## Exercise goal
Determine which lines of the records include the word "specialist", and copy them.

## Record set
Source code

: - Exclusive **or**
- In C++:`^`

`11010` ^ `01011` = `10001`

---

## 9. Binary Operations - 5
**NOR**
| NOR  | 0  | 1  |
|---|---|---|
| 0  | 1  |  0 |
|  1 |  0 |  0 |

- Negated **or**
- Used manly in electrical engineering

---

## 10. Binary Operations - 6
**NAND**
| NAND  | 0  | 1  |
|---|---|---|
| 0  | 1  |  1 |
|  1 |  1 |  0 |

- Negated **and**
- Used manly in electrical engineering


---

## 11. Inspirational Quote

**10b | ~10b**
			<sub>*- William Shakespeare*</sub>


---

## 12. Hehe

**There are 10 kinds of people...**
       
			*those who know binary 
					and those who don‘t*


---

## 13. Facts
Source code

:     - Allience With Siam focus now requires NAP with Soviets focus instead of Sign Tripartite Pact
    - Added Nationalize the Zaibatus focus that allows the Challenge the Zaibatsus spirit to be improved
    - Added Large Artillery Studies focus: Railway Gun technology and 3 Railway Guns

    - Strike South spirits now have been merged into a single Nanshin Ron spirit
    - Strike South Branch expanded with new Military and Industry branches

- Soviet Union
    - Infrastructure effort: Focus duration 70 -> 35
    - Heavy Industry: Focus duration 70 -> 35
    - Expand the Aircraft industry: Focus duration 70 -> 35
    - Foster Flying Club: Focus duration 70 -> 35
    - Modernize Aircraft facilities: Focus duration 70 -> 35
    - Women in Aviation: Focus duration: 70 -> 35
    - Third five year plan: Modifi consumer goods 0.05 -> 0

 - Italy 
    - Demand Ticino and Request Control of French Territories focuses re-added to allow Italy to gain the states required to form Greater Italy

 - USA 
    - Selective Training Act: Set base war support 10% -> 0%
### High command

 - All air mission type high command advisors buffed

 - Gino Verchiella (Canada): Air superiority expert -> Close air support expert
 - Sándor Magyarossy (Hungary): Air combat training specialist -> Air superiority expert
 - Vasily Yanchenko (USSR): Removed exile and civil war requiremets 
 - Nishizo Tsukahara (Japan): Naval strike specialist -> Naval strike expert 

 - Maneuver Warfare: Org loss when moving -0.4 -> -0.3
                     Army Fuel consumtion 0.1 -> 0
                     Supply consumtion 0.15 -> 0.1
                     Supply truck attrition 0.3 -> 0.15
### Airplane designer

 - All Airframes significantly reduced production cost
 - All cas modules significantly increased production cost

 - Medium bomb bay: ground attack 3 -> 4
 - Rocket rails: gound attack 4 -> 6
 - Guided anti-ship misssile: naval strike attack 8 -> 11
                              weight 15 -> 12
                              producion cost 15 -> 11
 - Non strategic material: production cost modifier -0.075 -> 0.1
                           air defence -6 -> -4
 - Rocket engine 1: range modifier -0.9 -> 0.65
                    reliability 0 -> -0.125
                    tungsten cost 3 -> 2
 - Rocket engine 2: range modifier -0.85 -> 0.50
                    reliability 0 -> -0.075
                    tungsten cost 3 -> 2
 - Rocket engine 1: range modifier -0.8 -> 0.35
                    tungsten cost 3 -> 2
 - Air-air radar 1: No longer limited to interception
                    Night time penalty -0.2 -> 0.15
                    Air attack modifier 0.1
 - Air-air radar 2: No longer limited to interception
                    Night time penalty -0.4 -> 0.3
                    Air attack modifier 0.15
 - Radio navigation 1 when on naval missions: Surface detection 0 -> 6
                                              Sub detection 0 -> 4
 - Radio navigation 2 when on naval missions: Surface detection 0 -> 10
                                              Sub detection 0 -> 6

## Solution below
 - Sándor Magyarossy (Hungary): Air combat training specialist -> Air superiority expert
 - Nishizo Tsukahara (Japan): Naval strike specialist -> Naval strike expert 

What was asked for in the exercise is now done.